One of the greatest gifts in life is being able to live unapologetically. Not everyone even considers that possibility—often because the world quietly, or loudly, tells them they cannot. This song will forever remind me of a true ally I met at school, someone I still know and cherish today.
I already knew I was gay at eleven. I was also fortunate enough not to experience the full brutality of being read as other—non-binary, effeminate, or simply different— if I had attended many West London comprehensive schools in the 1980s.
It helped enormously that I attended a school for fledgling thespians, models, and creative types. That was the ticket. Our cohort was bad—everyone a star, everyone natural about it. Being effeminate didn’t make you a pariah; in some cases—provided you had talent—it was a golden ticket to popularity, television work, even the West End. We were allowed to be expressive. The arts were a haven of inclusivity long before the word became a buzzword in the late 1990s.

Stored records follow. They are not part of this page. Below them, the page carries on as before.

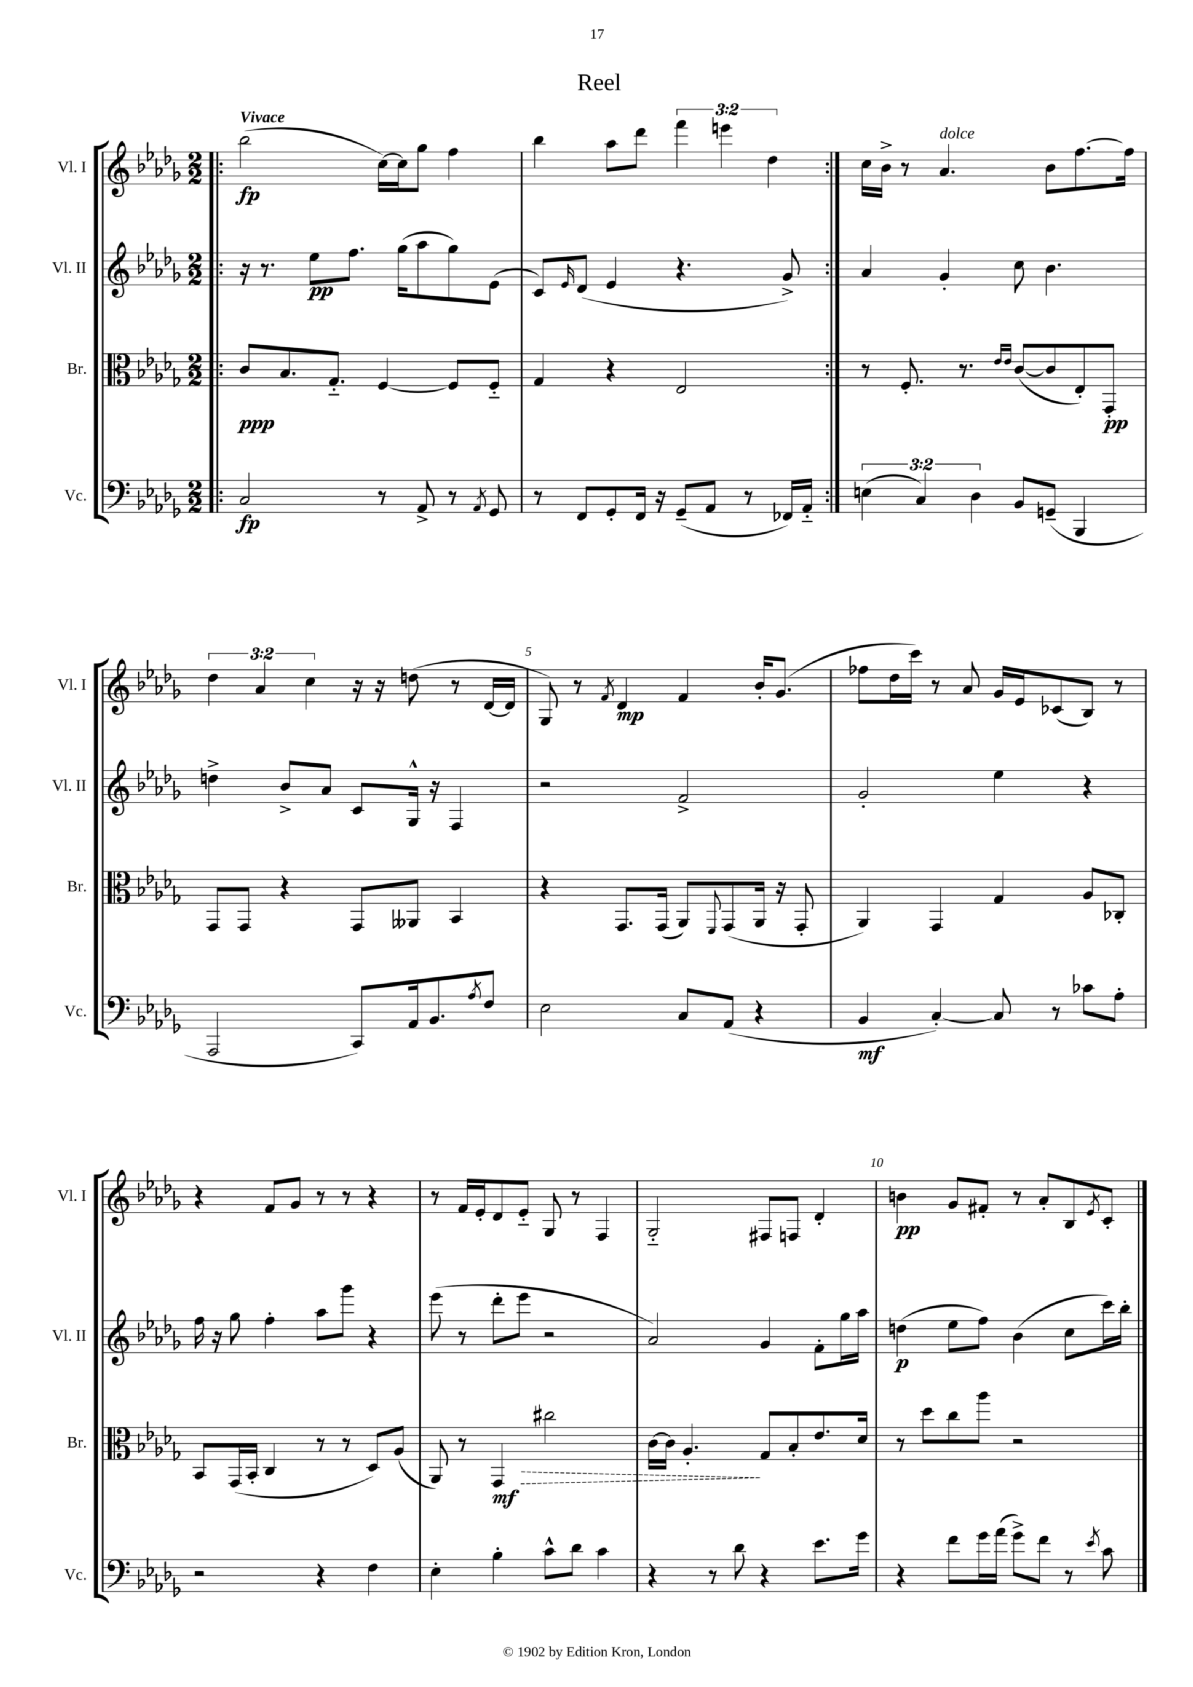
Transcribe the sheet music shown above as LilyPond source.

\header { title = "Reel" }
<<
\new StaffGroup <<
\new Staff = "s0" \with { instrumentName = "Vl. I" shortInstrumentName = "Vl. I" } {
    \clef treble \key des \major \numericTimeSignature \time 2/2 \override Staff.TupletNumber.text = #tuplet-number::calc-fraction-text \tempo "Vivace"
    \repeat volta 2 { \bar ".|:" bes''2\fp( c''16~) c''16 ges''8 f''4 |
    bes''4 aes''8 des'''8 \tuplet 3/2 { f'''4 e'''4 des''4 } | }
    c''16 bes'16-> r8 aes'4.^\markup { \italic "dolce" } bes'8 f''8.~ f''16 |
    \tuplet 3/2 { des''4 aes'4 c''4 } r16 r16 d''8( r8 des'16~ des'16 |
    ges8) r8 \acciaccatura { f'8 } des'4\mp f'4 bes'16-. ges'8.( |
    fes''8 des''16 c'''16) r8 aes'8 ges'16 ees'16 ces'8( bes8) r8 |
    r4 f'8 ges'8 r8 r8 r4 |
    r8 f'16 ees'16-. des'8 ees'8-_ ges8 r8 f4 |
    ges2-_ fis8 f8 des'4-. |
    b'4\pp ges'8 fis'8-. r8 aes'8-. bes8 \acciaccatura { ees'8 } c'8-. \bar "|." |
}
\new Staff = "s1" \with { instrumentName = "Vl. II" shortInstrumentName = "Vl. II" } {
    \clef treble \key des \major \numericTimeSignature \time 2/2
    \repeat volta 2 { \bar ".|:" r16 r8. ees''8\pp f''8. ges''16( aes''8 ges''8) ees'8( |
    c'8) \grace { ees'16 } des'8( ees'4 r4. ges'8->) | }
    aes'4 ges'4-. c''8 bes'4. |
    d''4-> bes'8-> aes'8 c'8 ges16-^ r16 f4 |
    r2 f'2-> |
    ges'2-. ees''4 r4 |
    f''16 r16 ges''8 f''4-. aes''8 ges'''8 r4 |
    ees'''8( r8 des'''8-. ees'''8 r2 |
    aes'2) ges'4 f'8-. ges''16 aes''16 |
    d''4\p( ees''8 f''8) bes'4( c''8 c'''16) bes''16-. \bar "|." |
}
\new Staff = "s2" \with { instrumentName = "Br." shortInstrumentName = "Br." } {
    \clef alto \key des \major \numericTimeSignature \time 2/2
    \repeat volta 2 { \bar ".|:" c'8\ppp bes8. ges8.-_ f4~ f8 f8-_ |
    ges4 r4 ees2 | }
    r8 f8.-. r8. \grace { ees'16 ees'16 } c'8~( c'8 ees8-.) ges,8-.\pp |
    ges,8 ges,8 r4 ges,8 aeses,8 bes,4 |
    r4 ges,8. ges,16( aes,8) \appoggiatura { f,8 } ges,8( aes,16 r16 ges,8-. |
    aes,4) ges,4 ges4 aes8 ces8-. |
    bes,8 ges,16( bes,16-. c4 r8 r8 des8) aes8( |
    aes,8) r8 \once \override Hairpin.style = #'dashed-line ges,4\mf\> cis''2 |
    c'16~ c'16 aes4.-.\! ges8 bes8-. ees'8. des'16 |
    r8 des''8 c''8 aes''8 r2 \bar "|." |
}
\new Staff = "s3" \with { instrumentName = "Vc." shortInstrumentName = "Vc." } {
    \clef bass \key des \major \numericTimeSignature \time 2/2 \override Staff.TupletNumber.text = #tuplet-number::calc-fraction-text
    \repeat volta 2 { \bar ".|:" c2\fp r8 aes,8-> r8 \acciaccatura { aes,8 } ges,8 |
    r8 f,8 ges,8-. f,16 r16 ges,8--( aes,8 r8 fes,16) aes,16-_ | }
    \tuplet 3/2 { e4( c4) des4 } bes,8 g,8--( bes,,4 |
    aes,,2 c,8) aes,16 bes,8. \acciaccatura { aes8 } f8 |
    ees2 c8 aes,8( r4 |
    bes,4\mf c4~-.) c8 r8 ces'8 aes8-. |
    r2 r4 f4 |
    ees4-. bes4-. c'8-^ des'8 c'4 |
    r4 r8 des'8 r4 ees'8. ges'16 |
    r4 f'8 ges'16 aes'16( ges'8->) f'8 r8 \acciaccatura { ees'8 } c'8 \bar "|." |
}
>>
>>
\layout { \context { \Score \override BarNumber.break-visibility = ##(#f #t #t) barNumberVisibility = #(every-nth-bar-number-visible 5) } }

I remember giving Dani a gold necklace during a school break. I gravitated toward strong women, and even then I wanted to honour her strength of character. She wasn’t fake or performative in her friendship with me. And though she sometimes scolded me—with superior sarcasm—her loyalty was formative. One of my earliest experiences of true allyship.
Keeping in touch through school reunions is one thing. Many of us make the effort—to reminisce, to marvel, or to quietly throw shade at how we’ve all changed. But Dani went further. She regularly commented on my early social media posts, reminding me that my instinct to write mattered—and that it shouldn’t be allowed to fade.
On one such exchange, she said:“You need to listen to Over & Over by Sylvester.”
I pushed back.“Nah… I’m sure it’s not as good as—” (I can’t even remember the song I tried to counter with.)
She replied patiently:“Shaun… just listen to it.”
And well… what can I say?
Last year—knowing I’m the original Chaka head—she invited me, out of the blue, to see Chaka Khan at Hampton Court Palace. Anticipating my flakiness, and not wanting me to feel guilty, she added, almost nervously:“Don’t worry if you can’t make it. I’ve bought VIP tickets for us though. Who else would I go to see Chaka with? We can bring champagne, drink it on the lawn—I’m bringing a hamper…”
It was magical.
From watching Michael Jackson’s Thriller on Betamax in my family home in 1980s North West London, through warehouse raves in central London in the mid-to-late ’90s, to restaurant reunions with our school cohort in the 2010s—our friendship has been forty years in the making, yet still feels new. We don’t ask intrusive questions. We understand that our lives differ materially and socially. What remains is a genuine energy of respect—and a shared, bygone London feeling.
This exhibition has connected so many strands of who I have become. And I feel blessed to trace that journey through memory, music, and mates like Dani.
So this is for you—original IT girl Dani. The first person to buy a ticket when the Reunion 79-21 portal went live.